* _The task_
Copy the entries below word for word, minus the pictures.

[Saved data entries]
Start of Block
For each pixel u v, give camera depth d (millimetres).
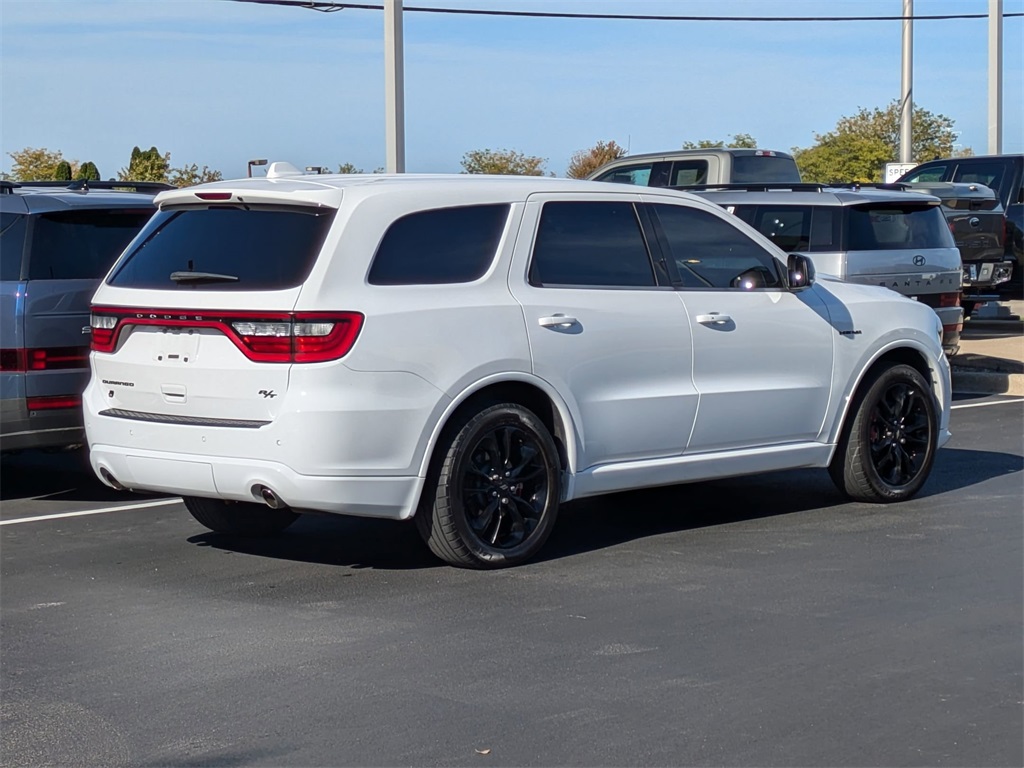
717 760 4465
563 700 5027
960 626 5918
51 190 9008
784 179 17500
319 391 6238
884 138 40094
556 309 6984
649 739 4641
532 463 7000
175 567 7121
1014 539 7578
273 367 6281
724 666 5395
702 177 17109
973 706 4941
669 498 8875
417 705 4996
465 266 6777
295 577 6875
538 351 6883
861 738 4641
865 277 12242
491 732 4723
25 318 8195
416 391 6453
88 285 8469
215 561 7246
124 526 8195
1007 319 20516
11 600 6504
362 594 6516
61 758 4551
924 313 8781
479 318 6691
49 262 8375
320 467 6262
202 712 4957
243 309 6352
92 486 9594
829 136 40156
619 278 7367
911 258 12570
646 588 6574
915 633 5816
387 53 16906
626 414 7281
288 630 5941
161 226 7047
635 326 7281
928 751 4531
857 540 7582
End of Block
* _Output of the task_
For each pixel u v, give camera depth d (millimetres).
717 760 4465
563 700 5027
960 626 5918
51 190 9008
784 179 17500
319 391 6238
884 138 40094
556 309 6984
649 739 4641
532 463 7000
175 567 7121
1014 539 7578
273 367 6281
724 666 5395
702 177 17109
973 706 4941
669 498 8875
417 705 4996
465 266 6777
295 577 6875
538 351 6883
861 738 4641
865 277 12242
491 732 4723
25 318 8195
416 391 6453
88 285 8469
215 561 7246
124 526 8195
1007 319 20516
11 600 6504
362 594 6516
61 758 4551
924 313 8781
479 318 6691
49 262 8375
320 467 6262
202 712 4957
243 309 6352
92 486 9594
829 136 40156
619 278 7367
911 258 12570
646 588 6574
915 633 5816
387 53 16906
626 414 7281
288 630 5941
161 226 7047
635 326 7281
928 751 4531
857 540 7582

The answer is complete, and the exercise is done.